* EXERCISE OBJECTIVE
Copy the data verbatim and leave out every picture.

* THE DATA

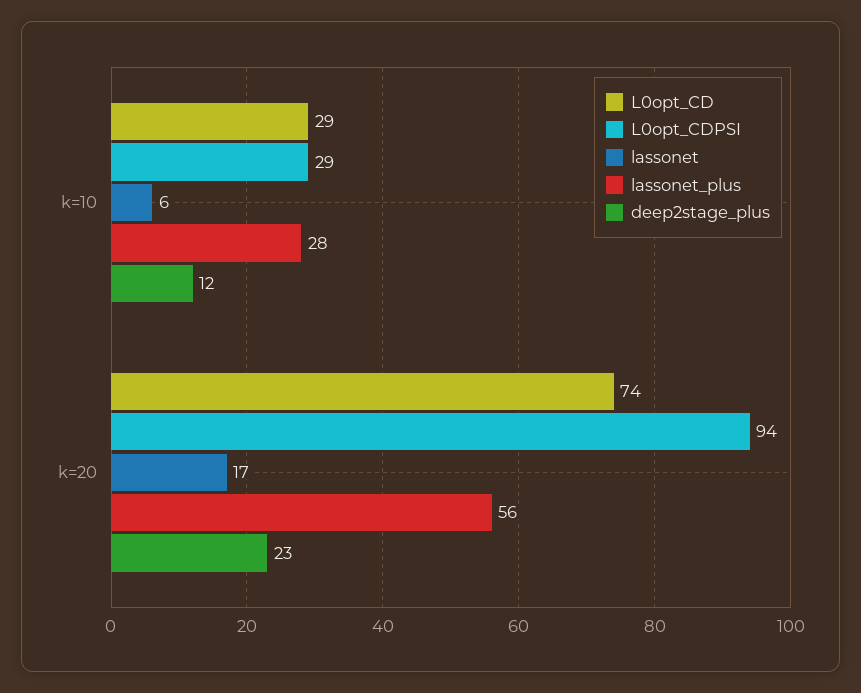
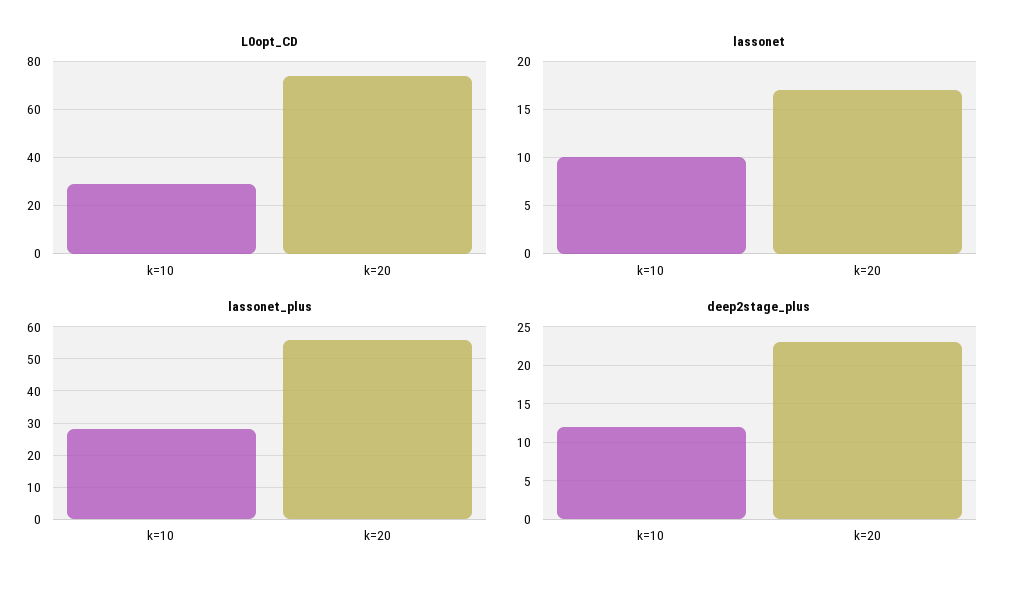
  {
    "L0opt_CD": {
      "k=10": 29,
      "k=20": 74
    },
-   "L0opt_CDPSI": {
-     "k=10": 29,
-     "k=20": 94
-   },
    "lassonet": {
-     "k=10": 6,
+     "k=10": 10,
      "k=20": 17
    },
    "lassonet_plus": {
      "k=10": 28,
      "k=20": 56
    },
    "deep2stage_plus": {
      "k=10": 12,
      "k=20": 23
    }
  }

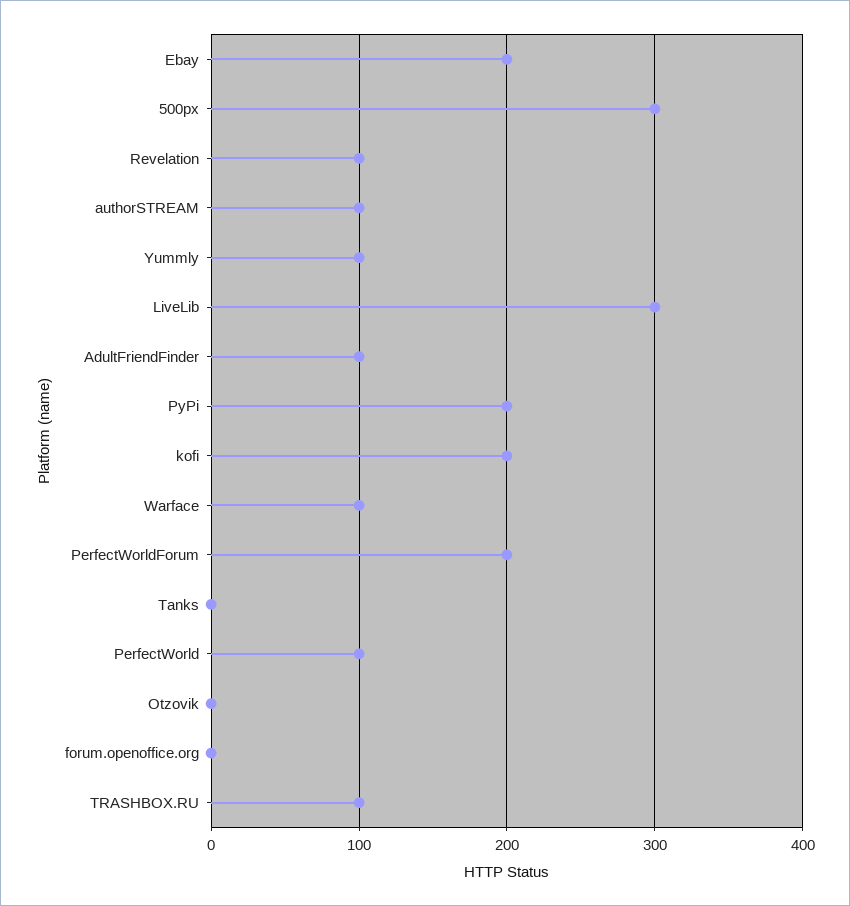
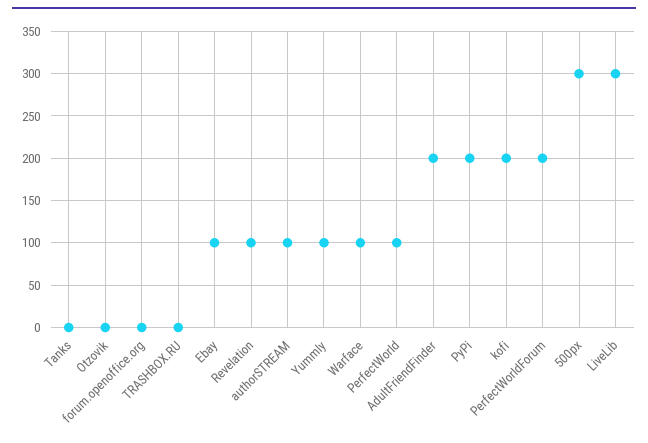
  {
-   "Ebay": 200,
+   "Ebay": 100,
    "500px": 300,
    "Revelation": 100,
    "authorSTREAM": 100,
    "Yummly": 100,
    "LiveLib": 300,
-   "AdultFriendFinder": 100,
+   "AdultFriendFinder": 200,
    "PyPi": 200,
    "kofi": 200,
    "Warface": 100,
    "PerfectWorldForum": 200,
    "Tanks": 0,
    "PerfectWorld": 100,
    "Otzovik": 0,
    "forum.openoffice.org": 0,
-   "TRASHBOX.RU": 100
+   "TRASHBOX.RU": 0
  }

* PROBLEM SOLUTION
  {
    "L0opt_CD": {
      "k=10": 29,
      "k=20": 74
    },
-   "L0opt_CDPSI": {
-     "k=10": 29,
-     "k=20": 94
-   },
    "lassonet": {
-     "k=10": 6,
+     "k=10": 10,
      "k=20": 17
    },
    "lassonet_plus": {
      "k=10": 28,
      "k=20": 56
    },
    "deep2stage_plus": {
      "k=10": 12,
      "k=20": 23
    }
  }

  {
-   "Ebay": 200,
+   "Ebay": 100,
    "500px": 300,
    "Revelation": 100,
    "authorSTREAM": 100,
    "Yummly": 100,
    "LiveLib": 300,
-   "AdultFriendFinder": 100,
+   "AdultFriendFinder": 200,
    "PyPi": 200,
    "kofi": 200,
    "Warface": 100,
    "PerfectWorldForum": 200,
    "Tanks": 0,
    "PerfectWorld": 100,
    "Otzovik": 0,
    "forum.openoffice.org": 0,
-   "TRASHBOX.RU": 100
+   "TRASHBOX.RU": 0
  }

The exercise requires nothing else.